1966: 233,803 km/h on the Reims race track
After 1951, once the course had been modified so that no one had to drive through the village of Gueux anymore and brake from full speed for the „butcher shop and grocery store,“ the lap length increased to 8.3 kilometers, but the dangerous character of the track remained. Now there were even only two hairpin turns, „Virage de Muizon“ and „Virage de Thillois,“ left, with the rest consisting of lightning-fast curves and straights. Over the years, Reims engaged in an imaginary competition with Spa-Francorchamps and Monza to the dubious distinction of being the fastest still-operating Grand Prix circuit; Formula 1 did not race at Avus again after 1959. When Italian Ferrari works driver Lorenzo Bandini, in the first year of the three-liter Formula 1, completed a lap in 2 minutes and 7.8 seconds on July 2, 1966, during final practice for the French Grand Prix, pushing the average speed to a phenomenal 233.803 km/h, it was Reims again – for a few months. However, the problem was less the speed itself than the slipstreaming battles of the car packs. The more homogeneous and equal the chances of the material – this also applied above all to Formula 2 and Formula 3 races in Reims – the greater the risk. In the last Formula 2 race in Reims in 1969, which Francois Cevert won in a Tecno, the first seven cars crossed the finish line within just one second...! After chicanes were introduced in Monza in 1972, Jackie Stewart characterized the then, and still fundamental, slipstreaming problem in Formula 1 as follows: „If there had been a collision here at 300 km/h last year, the cars would probably only have stopped on the shores of Lake Como.“ It was ultimately also the strong growing safety awareness of prominent Grand Prix drivers such as Graham Hill, Jochen Rindt, or Jackie Stewart in the late 1960s that broke Reims as a race track after 1972.
Tribute
And that was no coincidence; Reims, too, had claimed lives. Annie Bousquet, then France’s most famous female race car driver, was thrown from the cockpit of her Porsche 550 Spyder in 1956 during the traditional 12-hour race at Reims, which started at night. Briton William „Bill“ Whitehouse in the Cooper and American Herbert MacKay-Fraser in the Lotus died during the 1957 Formula 2 race. „Reims was a very dangerous track,“ noted Roy Salvadori, who finished fourth in that race in a Cooper, in his autobiography *Roy Salvadori – Racing Driver*, „because the corners were so fast that if you went off the road, you’d end up in the field, and more often than not, the car would roll over.“ Luigi Musso, Italy’s great hope of the 1950s, also lost his life in 1958 during a high-speed duel with his Ferrari teammate and race winner Mike Hawthorn at the French Grand Prix in Reims. The well-known French Formula 2 champion and rally driver Claude Storez died in 1959 in a grain field during a special stage of the Rallye des Routes du Nord. And in 1962, American-Canadian race car driver Peter Ryan, who was in the lead, was killed in a collision during the „Coupé de Vitesse Junior.“.
Lucky breaks
Nevertheless, Reims will also be remembered for great moments, even from a German perspective.

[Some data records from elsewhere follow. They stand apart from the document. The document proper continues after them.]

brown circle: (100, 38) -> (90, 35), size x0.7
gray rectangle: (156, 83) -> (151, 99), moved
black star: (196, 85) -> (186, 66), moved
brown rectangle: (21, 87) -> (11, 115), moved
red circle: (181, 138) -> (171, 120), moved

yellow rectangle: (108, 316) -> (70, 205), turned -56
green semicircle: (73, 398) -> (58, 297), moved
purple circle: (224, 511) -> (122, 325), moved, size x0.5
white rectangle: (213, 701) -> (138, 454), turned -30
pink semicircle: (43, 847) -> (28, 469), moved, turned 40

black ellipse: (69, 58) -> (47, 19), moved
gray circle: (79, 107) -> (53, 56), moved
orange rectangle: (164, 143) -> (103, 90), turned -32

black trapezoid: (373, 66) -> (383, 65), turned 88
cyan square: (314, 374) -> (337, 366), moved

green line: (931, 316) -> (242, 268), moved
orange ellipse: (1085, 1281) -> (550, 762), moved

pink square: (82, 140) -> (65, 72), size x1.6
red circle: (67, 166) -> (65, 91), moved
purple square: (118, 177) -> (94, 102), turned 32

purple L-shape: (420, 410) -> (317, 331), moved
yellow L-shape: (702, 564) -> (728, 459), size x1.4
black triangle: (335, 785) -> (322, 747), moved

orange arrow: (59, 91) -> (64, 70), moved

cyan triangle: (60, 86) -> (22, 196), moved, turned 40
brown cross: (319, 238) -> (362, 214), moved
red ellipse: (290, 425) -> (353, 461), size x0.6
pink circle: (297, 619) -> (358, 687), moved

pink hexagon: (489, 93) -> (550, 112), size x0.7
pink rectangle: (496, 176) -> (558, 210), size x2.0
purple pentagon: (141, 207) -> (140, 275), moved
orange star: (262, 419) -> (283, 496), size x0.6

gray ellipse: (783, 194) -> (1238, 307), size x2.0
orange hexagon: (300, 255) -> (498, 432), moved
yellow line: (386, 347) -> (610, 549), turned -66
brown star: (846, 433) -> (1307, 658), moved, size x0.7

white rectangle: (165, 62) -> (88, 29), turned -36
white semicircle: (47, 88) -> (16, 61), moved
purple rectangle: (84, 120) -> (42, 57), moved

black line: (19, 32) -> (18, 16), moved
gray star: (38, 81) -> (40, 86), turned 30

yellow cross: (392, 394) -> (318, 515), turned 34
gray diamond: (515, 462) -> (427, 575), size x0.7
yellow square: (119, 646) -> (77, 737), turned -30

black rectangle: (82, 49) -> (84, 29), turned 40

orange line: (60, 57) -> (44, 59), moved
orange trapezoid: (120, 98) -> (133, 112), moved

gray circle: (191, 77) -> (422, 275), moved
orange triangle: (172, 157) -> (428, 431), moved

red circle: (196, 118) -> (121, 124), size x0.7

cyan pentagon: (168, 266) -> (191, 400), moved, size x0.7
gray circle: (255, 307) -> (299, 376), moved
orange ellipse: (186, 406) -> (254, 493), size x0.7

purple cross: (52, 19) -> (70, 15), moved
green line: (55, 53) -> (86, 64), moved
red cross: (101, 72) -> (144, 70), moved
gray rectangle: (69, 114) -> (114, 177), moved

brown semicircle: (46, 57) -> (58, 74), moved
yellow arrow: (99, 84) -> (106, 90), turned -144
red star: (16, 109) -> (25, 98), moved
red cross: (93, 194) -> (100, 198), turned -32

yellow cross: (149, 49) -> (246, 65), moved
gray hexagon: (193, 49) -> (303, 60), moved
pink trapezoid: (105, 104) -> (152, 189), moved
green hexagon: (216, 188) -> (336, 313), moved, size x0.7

The just 30-year-old young driver from Bielefeld, Hermann Paul Müller (H.P.), won his first and only Grand Prix here in 1939 in the Auto Union Type D. The memorable one-two victory by Juan Manuel Fangio and Karl Kling in their Mercedes W 196, marking the start of a glorious Mercedes comeback in Grand Prix racing right at the car's debut in 1954. In 1958, the Frenchman Jean Behra triumphed here in the „Coupé de Vitesse“ with the first Formula 2 construction from the Porsche house, still based on the RSK Spyder. In 1961, the Italian Giancarlo Baghetti, in a private Ferrari Tipo 156, achieved a surprise victory right in his Formula 1 debut after the entire Ferrari works team retired and a slipstream battle until the checkered flag. Today, Reims might be a perhaps forgotten racetrack. But it remains a symbol of a daring, breakneck, perhaps mad motor racing era, in which racing drivers were at least heroes. And unlike some other „forgotten racetracks,“ relics still stand here – „warning,“ if you will.